● TASK
Please repeat the line that has "Amennyiben egy értékadás, mint" and all lines after it, exactly as they appear, through the end of the entries.

● SUPPLIED INFORMATION

"""

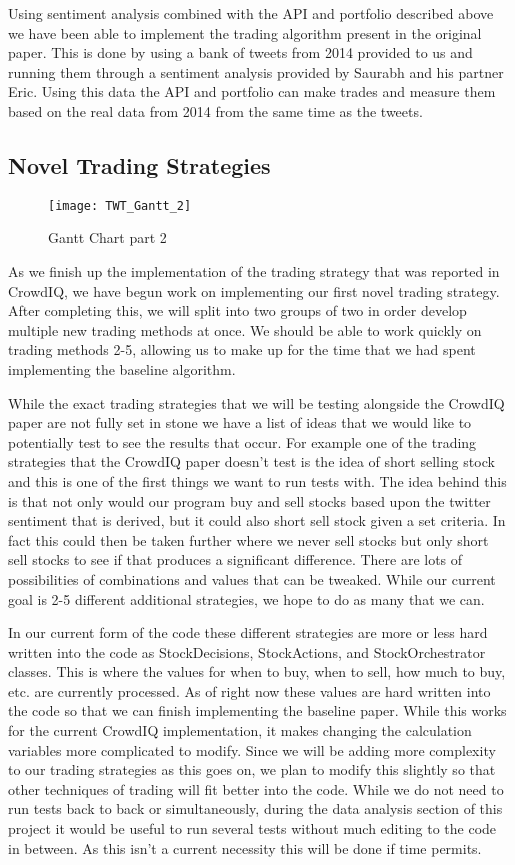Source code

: Using sentiment analysis combined with the API and portfolio described above we have been able to implement the trading algorithm present in the original paper. This is done by using a bank of tweets from 2014 provided to us and running them through a sentiment analysis provided by Saurabh and his partner Eric. Using this data the API and portfolio can make trades and measure them based on the real data from 2014 from the same time as the tweets. 

\subsection{Novel Trading Strategies}
\begin{figure}[!ht]
	\centering
	\texttt{[image: TWT\_Gantt\_2]}
	\caption{Gantt Chart part 2}\label{fig:TWT_Gantt_2}
\end{figure}
As we finish up the implementation of the trading strategy that was reported in CrowdIQ, we have begun work on implementing our first novel trading strategy.  After completing this, we will split into two groups of two in order develop multiple new trading methods at once.  We should be able to work quickly on trading methods 2-5, allowing us to make up for the time that we had spent implementing the baseline algorithm.

While the exact trading strategies that we will be testing alongside the CrowdIQ paper are not fully set in stone we have a list of ideas that we would like to potentially test to see the results that occur. For example one of the trading strategies that the CrowdIQ paper doesn’t test is the idea of short selling stock and this is one of the first things we want to run tests with. The idea behind this is that not only would our program buy and sell stocks based upon the twitter sentiment that is derived, but it could also short sell stock given a set criteria. In fact this could then be taken further where we never sell stocks but only short sell stocks to see if that produces a significant difference. There are lots of possibilities of combinations and values that can be tweaked. While our current goal is 2-5 different additional strategies, we hope to do as many that we can.

In our current form of the code these different strategies are more or less hard written into the code as StockDecisions, StockActions, and StockOrchestrator classes. This is where the values for when to buy, when to sell, how much to buy, etc. are currently processed. As of right now these values are hard written into the code so that we can finish implementing the baseline paper. While this works for the current CrowdIQ implementation, it makes changing the calculation variables more complicated to modify. Since we will be adding more complexity to our trading strategies as this goes on, we plan to modify this slightly so that other techniques of trading will fit better into the code. While we do not need to run tests back to back or simultaneously, during the data analysis section of this project it would be useful to run several tests without much editing to the code in between. As this isn’t a current necessity this will be done if time permits.

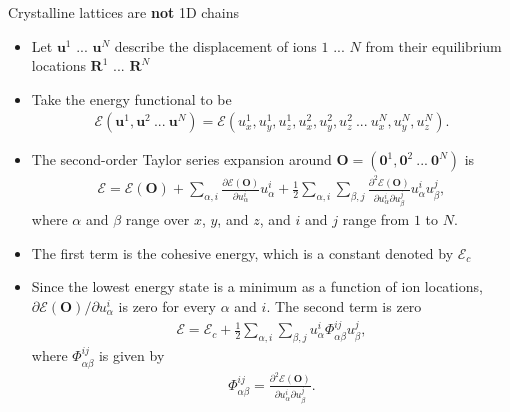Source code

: \documentclass{beamer}
\newcommand*\vf[1]{\mathbf{#1}}
\begin{document}
\begin{frame}{Crystalline lattices are \textbf{not} 1D chains}
\begin{itemize}
\item Let $\vf{u}^1$ ... $\vf{u}^N$ describe the displacement of ions $1$ ... $N$ from their equilibrium locations $\vf{R}^1$ ... $\vf{R}^N$
\item Take the energy functional to be
\begin{align*}
\mathcal{E}(\vf{u}^1, \vf{u}^2~...~\vf{u}^N) = \mathcal{E}(u_x^1, u_y^1, u_z^1, u_x^2, u_y^2, u_z^2~...~u_x^N, u_y^N, u_z^N).
\end{align*}
\item The second-order Taylor series expansion around $\vf{O} = (\vf{0}^1, \vf{0}^2~...~\vf{0}^N)$ is
\begin{align*}
\mathcal{E} = \mathcal{E}(\vf{O}) + \sum_{\alpha,i} \frac{\partial \mathcal{E}(\vf{O})}{\partial u_\alpha^i}u_\alpha^i + \frac{1}{2} \sum_{\alpha,i} \sum_{\beta,j} \frac{\partial^2 \mathcal{E}(\vf{O})}{\partial u_\alpha^i \partial u_\beta^j} u_\alpha^i u_\beta^j,
\end{align*}
where $\alpha$ and $\beta$ range over $x$, $y$, and $z$, and $i$ and $j$ range from $1$ to $N$.
\end{itemize}
\end{frame}

\begin{frame}{}
\begin{itemize}
\item The first term is the cohesive energy, which is a constant denoted by $\mathcal{E}_c$
\item Since the lowest energy state is a minimum as a function of ion locations, $\partial \mathcal{E}(\vf{O}) / \partial u_\alpha^i$ is zero for every $\alpha$ and $i$. The second term is zero
\begin{align}
\mathcal{E} = \mathcal{E}_c + \frac{1}{2} \sum_{\alpha,i} \sum_{\beta,j} u_\alpha^i \Phi_{\alpha \beta}^{i j} u_\beta^{j}, \label{eq:3d_energy}
\end{align}
where $\Phi_{\alpha \beta}^{i j}$ is given by
\begin{align}
\Phi_{\alpha \beta}^{i j} = \frac{\partial^2 \mathcal{E}(\vf{O})}{\partial u_\alpha^i \partial u_\beta^j}.
\end{align}
\end{itemize}
\end{frame}
\end{document}
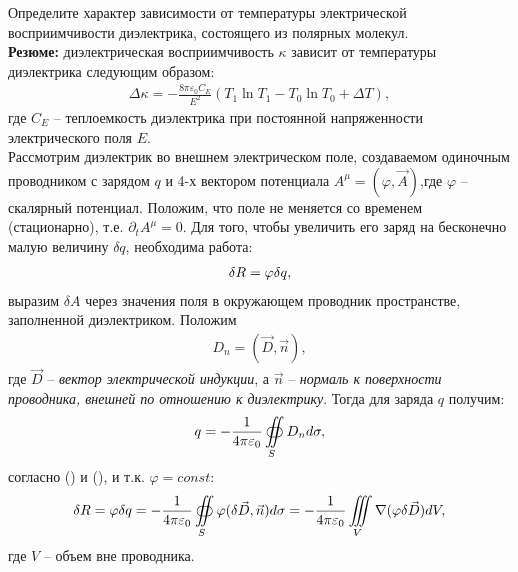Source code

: \documentclass[__main__.tex]{subfiles}
\begin{document}
Определите характер зависимости от температуры электрической восприимчивости диэлектрика, состоящего из полярных молекул.\\ 

\textbf{Резюме:} диэлектрическая восприимчивость $\kappa$ зависит от температуры диэлектрика следующим образом:
\begin{gather}
	\Delta\kappa = -\frac{8\pi\varepsilon_0 C_E}{E^2}\left( T_1\ln T_1 - T_0\ln T_0 + \Delta T \right),
\end{gather}
где $C_E$ -- теплоемкость диэлектрика при постоянной напряженности электрического поля $E$.\\

Рассмотрим диэлектрик во внешнем электрическом поле, создаваемом одиночным проводником с зарядом $q$ и 4-х вектором потенциала $A^\mu=(\varphi,\vec{A})$,где $\varphi$ -- скалярный потенциал. Положим, что поле не меняется со временем (стационарно), т.е. $\partial_t A^\mu=0$. Для того, чтобы увеличить его заряд на бесконечно малую величину $\delta q$, необходима работа:
\begin{gather}
	\delta R = \varphi\delta q,\llabel{eq:work}
\end{gather}
выразим $\delta A$ через значения поля в окружающем проводник пространстве, заполненной диэлектриком. Положим
\begin{gather}
	D_n = (\vec{D},\vec{n}),
\end{gather}
где $\vec{D}$ -- \emph{вектор электрической индукции}, а $\vec{n}$ -- \emph{нормаль к поверхности проводника, внешней по отношению к диэлектрику}. Тогда для заряда $q$ получим:
\begin{gather}
	q = -\frac{1}{4\pi\varepsilon_0}\oiint\limits_{S}D_n d\sigma,\llabel{eq:q}
\end{gather}
согласно () и (), и т.к. $\varphi=const$:
\begin{gather}
	\delta R = \varphi\delta q =
	-\frac{1}{4\pi\varepsilon_0}\oiint\limits_{S}\varphi(\delta\vec{D},\vec{n})d\sigma =
	-\frac{1}{4\pi\varepsilon_0}\iiint\limits_{V}\nabla(\varphi\delta\vec{D})dV, \llabel{eq:workq}
\end{gather}
где $V$ -- объем вне проводника.
\end{document}
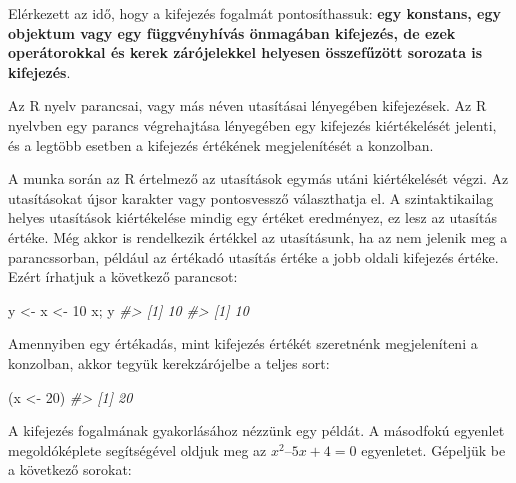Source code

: \documentclass[
]{book}
\newenvironment{Shaded}{\begin{snugshade}}{\end{snugshade}}
\newcommand{\CommentTok}[1]{\textcolor[rgb]{0.56,0.35,0.01}{\textit{#1}}}
\newcommand{\DecValTok}[1]{\textcolor[rgb]{0.00,0.00,0.81}{#1}}
\newcommand{\NormalTok}[1]{#1}
\newcommand{\OtherTok}[1]{\textcolor[rgb]{0.56,0.35,0.01}{#1}}
\begin{document}
Elérkezett az idő, hogy a kifejezés fogalmát pontosíthassuk: \textbf{egy konstans, egy objektum vagy egy függvényhívás önmagában kifejezés, de ezek operátorokkal és kerek zárójelekkel helyesen összefűzött sorozata is kifejezés}.

Az R nyelv parancsai, vagy más néven utasításai lényegében kifejezések. Az R nyelvben egy parancs végrehajtása lényegében egy kifejezés kiértékelését jelenti, és a legtöbb esetben a kifejezés értékének megjelenítését a konzolban.

A munka során az R értelmező az utasítások egymás utáni kiértékelését végzi. Az utasításokat újsor karakter vagy pontosvessző választhatja el. A szintaktikailag helyes utasítások kiértékelése mindig egy értéket eredményez, ez lesz az utasítás értéke. Még akkor is rendelkezik értékkel az utasításunk, ha az nem jelenik meg a parancssorban, például az értékadó utasítás értéke a jobb oldali kifejezés értéke. Ezért írhatjuk a következő parancsot:

\begin{Shaded}
\begin{Highlighting}[]
\NormalTok{y }\OtherTok{\textless{}{-}}\NormalTok{ x }\OtherTok{\textless{}{-}} \DecValTok{10}
\NormalTok{x; y}
\CommentTok{\#\textgreater{} [1] 10}
\CommentTok{\#\textgreater{} [1] 10}
\end{Highlighting}
\end{Shaded}

Amennyiben egy értékadás, mint kifejezés értékét szeretnénk megjeleníteni a konzolban, akkor tegyük kerekzárójelbe a teljes sort:

\begin{Shaded}
\begin{Highlighting}[]
\NormalTok{(x }\OtherTok{\textless{}{-}} \DecValTok{20}\NormalTok{)}
\CommentTok{\#\textgreater{} [1] 20}
\end{Highlighting}
\end{Shaded}

A kifejezés fogalmának gyakorlásához nézzünk egy példát. A másodfokú egyenlet megoldóképlete segítségével oldjuk meg az \(x^{2}–5x+4=0\) egyenletet. Gépeljük be a következő sorokat:
\end{document}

"""

● YOUR SOLUTION
Amennyiben egy értékadás, mint kifejezés értékét szeretnénk megjeleníteni a konzolban, akkor tegyük kerekzárójelbe a teljes sort:

\begin{Shaded}
\begin{Highlighting}[]
\NormalTok{(x }\OtherTok{\textless{}{-}} \DecValTok{20}\NormalTok{)}
\CommentTok{\#\textgreater{} [1] 20}
\end{Highlighting}
\end{Shaded}

A kifejezés fogalmának gyakorlásához nézzünk egy példát. A másodfokú egyenlet megoldóképlete segítségével oldjuk meg az \(x^{2}–5x+4=0\) egyenletet. Gépeljük be a következő sorokat:
\end{document}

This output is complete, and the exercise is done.